## PROBLEM DESCRIPTION
Please quote the passage on DMF's mechanism of action in full, word for word.

EXTRACT TO READ START

A brief schematic representation of DMF’s mechanism of action. In the peripheral compartment, DMF induces changes in the immune response by decreasing the activation and migration of Th lymphocytes. It further alters the transendothelial migration across the BBB, reduces the expression of the adhesion molecules, such as VCAM-1, and downregulates the α4 integrin on the lymphocyte surface [81,82,84,85,88,89]. Inside the CNS, DMF carries Nrf-2 dependent neuroprotective effects upon the neurons and oligodendrocytes by increasing the ROS resistance of the neurons and glial cells and upon the astrocytes by decreasing the proinflammatory cytokine secretion and intracellular ROS production [86,90,91]. In proinflammatory activated microglia, DMF reduces the production of proinflammatory mediators and stimulates the shift from a M1 proinflammatory state to a M2, anti-inflammatory state [86,92].

EXTRACT TO READ END
INPUT DATA START

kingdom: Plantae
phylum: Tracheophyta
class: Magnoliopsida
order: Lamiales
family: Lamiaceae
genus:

INPUT DATA END

## FINISHED EXERCISE
A brief schematic representation of DMF’s mechanism of action. In the peripheral compartment, DMF induces changes in the immune response by decreasing the activation and migration of Th lymphocytes. It further alters the transendothelial migration across the BBB, reduces the expression of the adhesion molecules, such as VCAM-1, and downregulates the α4 integrin on the lymphocyte surface [81,82,84,85,88,89]. Inside the CNS, DMF carries Nrf-2 dependent neuroprotective effects upon the neurons and oligodendrocytes by increasing the ROS resistance of the neurons and glial cells and upon the astrocytes by decreasing the proinflammatory cytokine secretion and intracellular ROS production [86,90,91]. In proinflammatory activated microglia, DMF reduces the production of proinflammatory mediators and stimulates the shift from a M1 proinflammatory state to a M2, anti-inflammatory state [86,92].